PROBLEM DESCRIPTION: Whenever the word "pixels" appears in a line of the data below, copy that line.

==============================

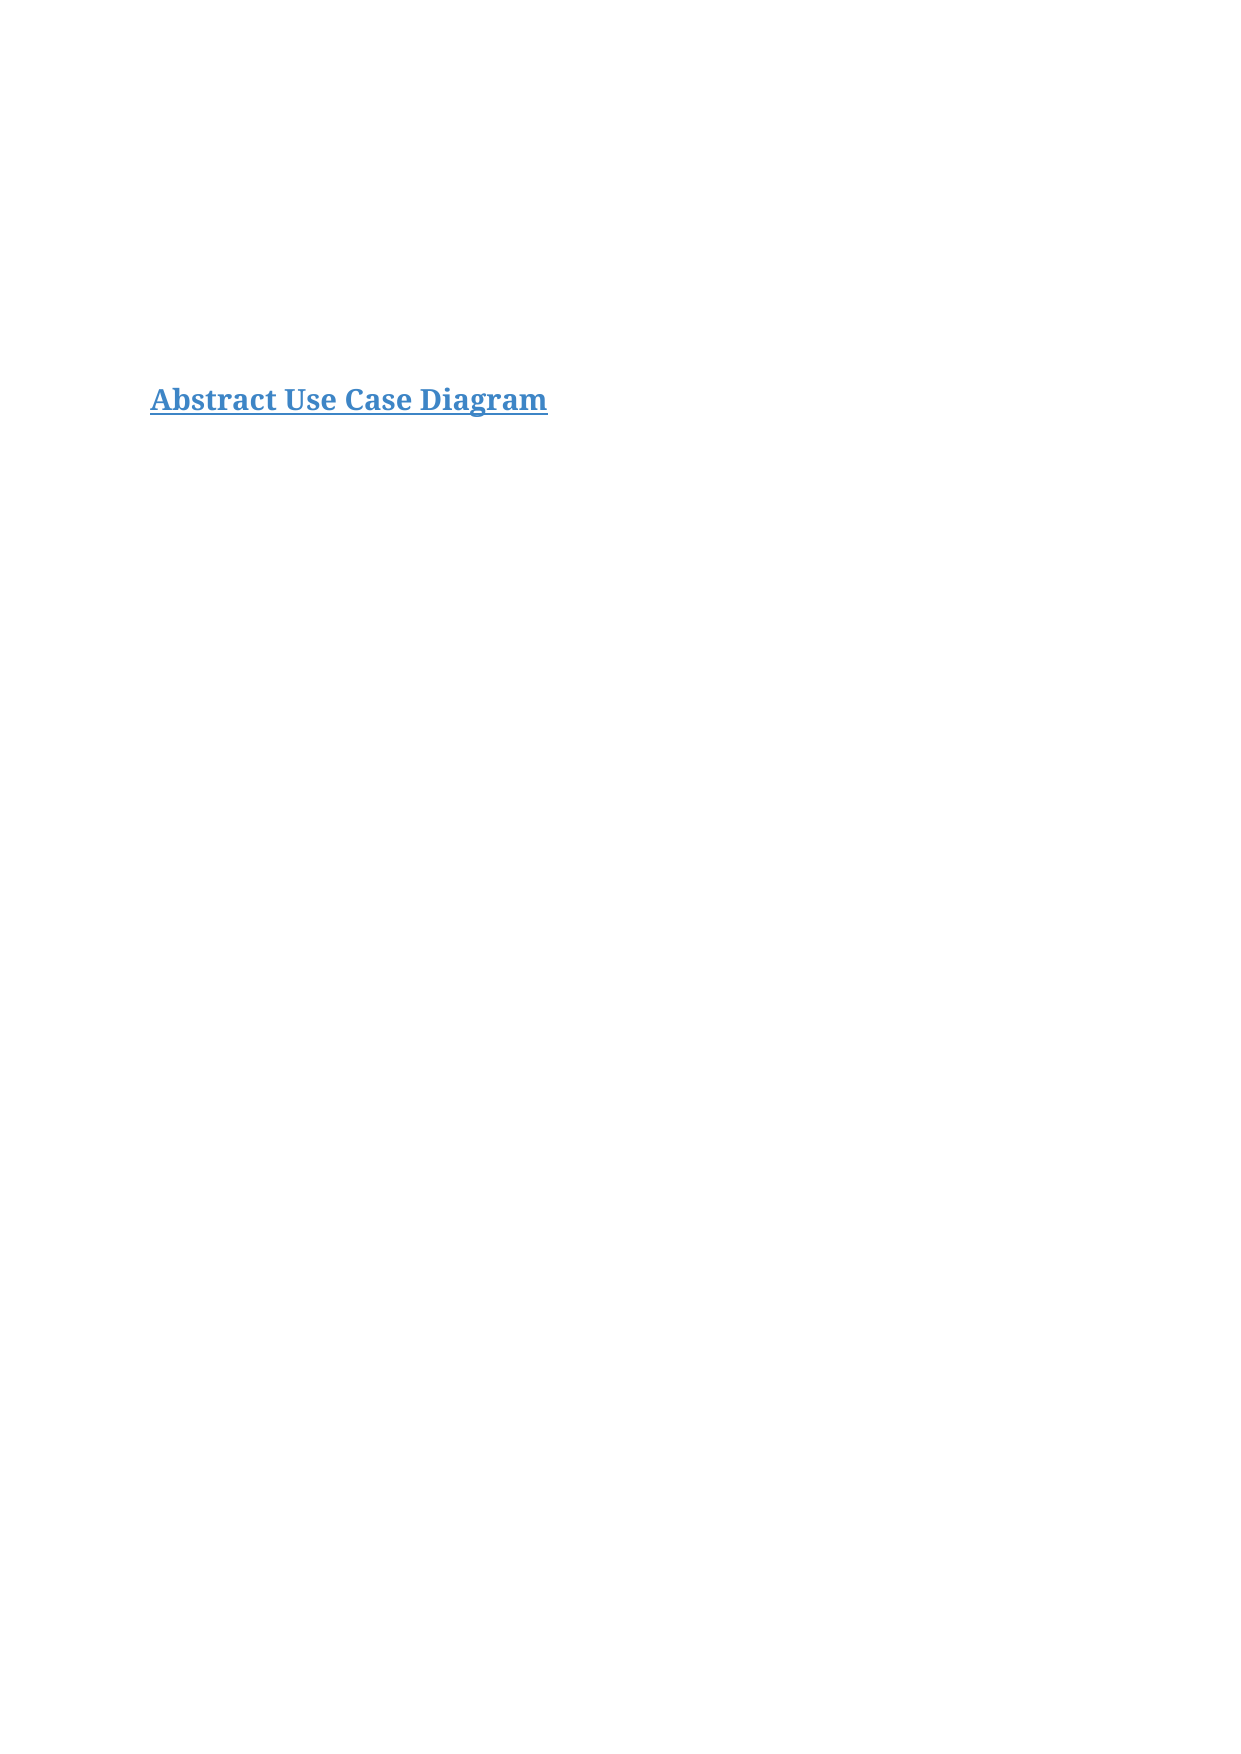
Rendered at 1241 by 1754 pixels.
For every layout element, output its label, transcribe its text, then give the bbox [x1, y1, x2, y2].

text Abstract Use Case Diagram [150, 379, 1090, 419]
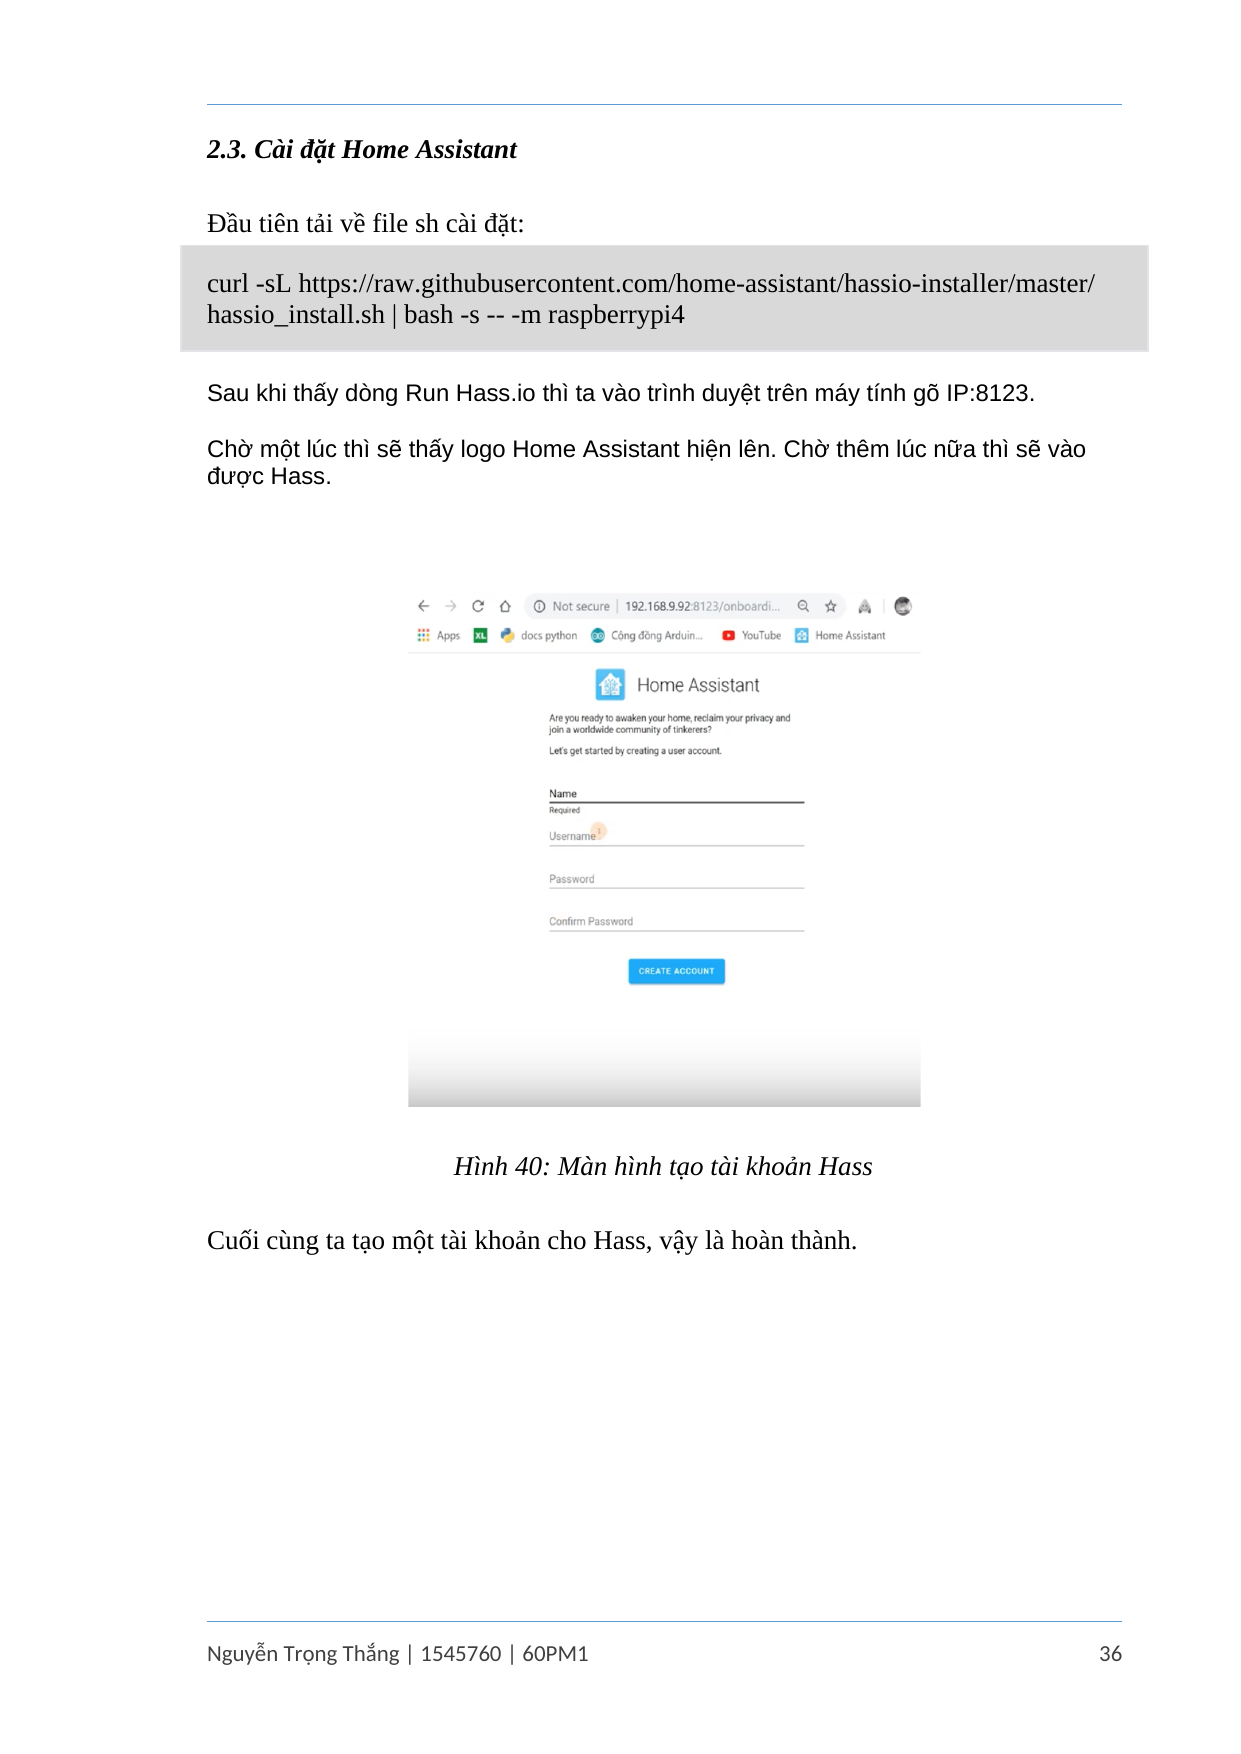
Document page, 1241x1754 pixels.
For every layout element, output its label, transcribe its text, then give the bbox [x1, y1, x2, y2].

==============================

SOLUTION TO THE PROBLEM:
Rendered at 1241 by 1754 pixels.
Document page, 1241x1754 pixels.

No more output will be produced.